Kemenaker Imbau Masyarakat Berhati-Hati soal Lowongan Kerja Palsu

Kementerian Ketenagakerjaan (Kemenaker) mengimbau masyarakat untuk lebih berhati-hati dan selektif dalam mencari informasi lowongan pekerjaan. Imbauan itu khususnya terkait lowongan pekerjaan di media sosial, dan platform digital lainnya.
Kepala Biro Humas Kemenaker Sunardi Manampiar Sinaga mengatakan, perkembangan teknologi digital kerap dimanfaatkan pihak-pihak yang tidak bertanggung jawab, untuk menipu.
“Kami meminta masyarakat untuk mengecek ulang informasi lowongan pekerjaan, baik dengan memverifikasi melalui website resmi perusahaan, media sosial resmi, maupun menghubungi langsung perusahaan terkait,” kata Sunardi dalam keterangan resminya pada Minggu (12/1).

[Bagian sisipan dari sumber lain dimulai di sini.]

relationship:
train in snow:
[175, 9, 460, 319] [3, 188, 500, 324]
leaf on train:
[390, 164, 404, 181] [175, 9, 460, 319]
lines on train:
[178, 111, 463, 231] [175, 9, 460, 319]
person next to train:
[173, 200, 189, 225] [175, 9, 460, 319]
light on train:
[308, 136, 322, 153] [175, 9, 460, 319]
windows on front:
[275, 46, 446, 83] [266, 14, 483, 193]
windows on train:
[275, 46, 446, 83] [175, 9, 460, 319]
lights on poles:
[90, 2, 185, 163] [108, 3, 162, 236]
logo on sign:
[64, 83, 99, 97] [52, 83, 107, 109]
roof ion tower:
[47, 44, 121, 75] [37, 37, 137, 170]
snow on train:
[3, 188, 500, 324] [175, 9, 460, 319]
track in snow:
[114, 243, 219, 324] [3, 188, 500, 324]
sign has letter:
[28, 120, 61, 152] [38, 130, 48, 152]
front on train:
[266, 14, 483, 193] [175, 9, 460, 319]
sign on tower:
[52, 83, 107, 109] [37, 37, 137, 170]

Menurut Sunardi, fenomena tersebut menjadi perhatian Menteri Ketenagakerjaan Yassierli di mana punya program layanan pengaduan publik atas lowongan kerja palsu. Kemenaker pun aktif mensosialisasikan kepada masyarakat terkait bahaya lowongan kerja palsu.

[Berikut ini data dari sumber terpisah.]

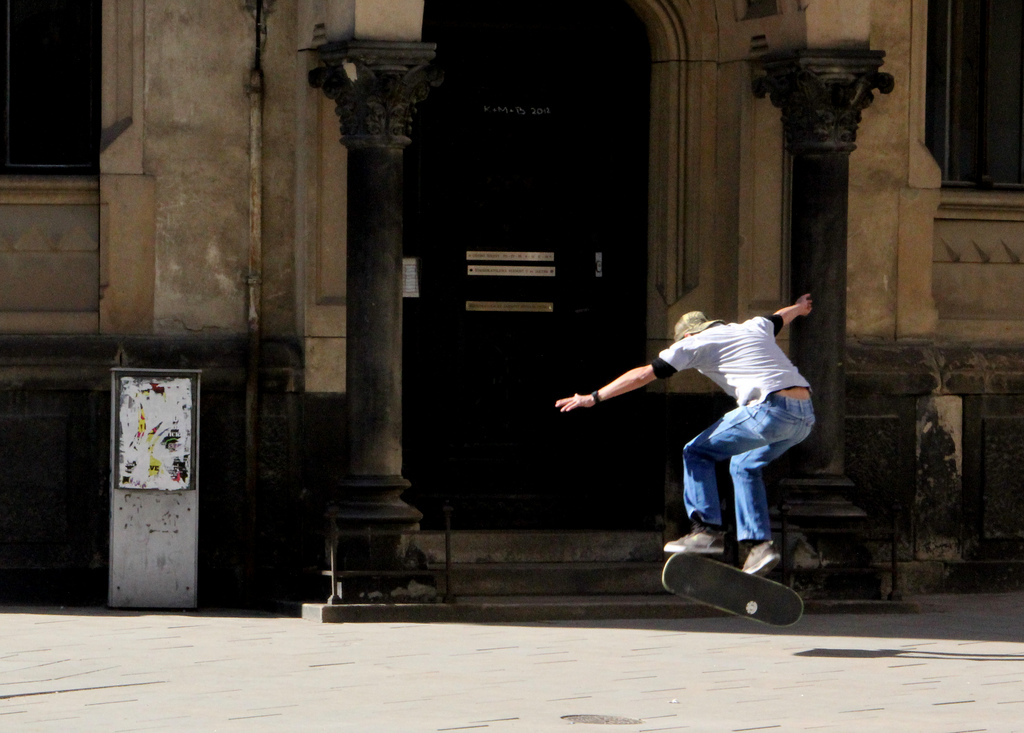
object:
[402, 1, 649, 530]
door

“Bila perlu, jika ada pihak yang dirugikan jangan ragu-ragu untuk segera melaporkan kepada pihak kepolisian karena perbuatan tersebut merupakan pidana penipuan,” ujar Sunardi.
Karena itu, kata Sunardi, pihaknya meminta masyarakat untuk memastikan kredibilitas perusahaan yang menawarkan pekerjaan. Salah satu indikator lowongan pekerjaan yang benar, yakni tidak adanya pungutan biaya dalam proses rekrutmen.
“Jika ada pungutan biaya dalam proses rekrutmen, hampir pasti itu adalah modus penipuan,” kata Sunardi.
Masih kata Sunardi, masyarakat yang menemukan indikasi penipuan dan merasa dirugikan untuk melapor kepada saluran resmi yang disediakan Kemnaker. Aduan dapat disampaikan melalui website Kemnaker atau layanan hotline di 1500 630.
“Kami berkomitmen untuk melindungi masyarakat dari penipuan lowongan kerja. Mari bersama-sama lebih waspada dan memerangi kejahatan ini,” ujar Sunardi.
Untuk membantu masyarakat lebih waspada, kata Sunardi, Kemenaker mengidentifikasi beberapa ciri-ciri umum lowongan kerja palsu:
1. Tawaran gaji yang tidak masuk akal tinggi untuk posisi yang tidak spesifik.
2. Penggunaan alamat email tidak resmi, seperti yang menggunakan domain umum (contoh: @gmail.com).
3. Tidak ada informasi jelas terkait alamat perusahaan, tanggung jawab pekerjaan, atau syarat-syarat yang logis.
4. Permintaan transfer uang untuk biaya administrasi, pelatihan, atau seragam kerja.
5. Proses perekrutan dilakukan secara tidak transparan, seperti wawancara instan via chat tanpa konfirmasi formal.